## GOAL OF THE EXERCISE
Within the records below is a range that opens at the line with "İptal ve İade Şartları" and closes at the line with "Kişisel Veriler Politikası". Return that range word for word, both ends included, and only that range.
───── AVAILABLE RECORDS ─────
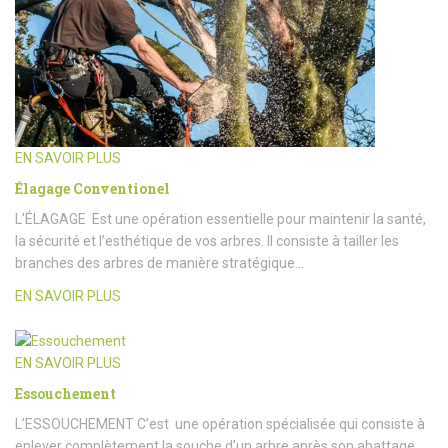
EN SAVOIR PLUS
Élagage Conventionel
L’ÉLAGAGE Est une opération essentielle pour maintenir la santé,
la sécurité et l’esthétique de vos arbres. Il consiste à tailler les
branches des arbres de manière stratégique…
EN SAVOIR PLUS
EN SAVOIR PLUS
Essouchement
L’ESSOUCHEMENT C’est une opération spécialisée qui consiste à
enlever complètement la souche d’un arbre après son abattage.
─────
───── AVAILABLE RECORDS ─────
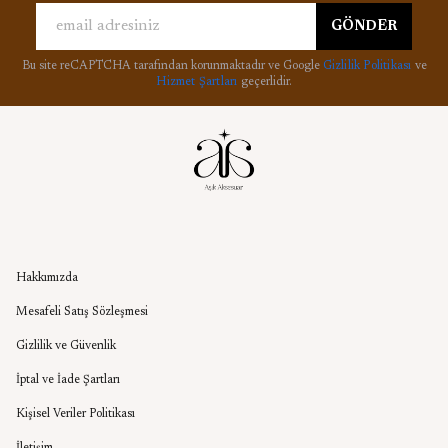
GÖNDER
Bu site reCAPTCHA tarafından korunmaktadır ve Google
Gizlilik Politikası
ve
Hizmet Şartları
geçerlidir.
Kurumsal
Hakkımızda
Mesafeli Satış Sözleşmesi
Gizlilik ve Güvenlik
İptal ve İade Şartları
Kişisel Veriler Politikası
─────
## ANSWER BELOW
İptal ve İade Şartları
Kişisel Veriler Politikası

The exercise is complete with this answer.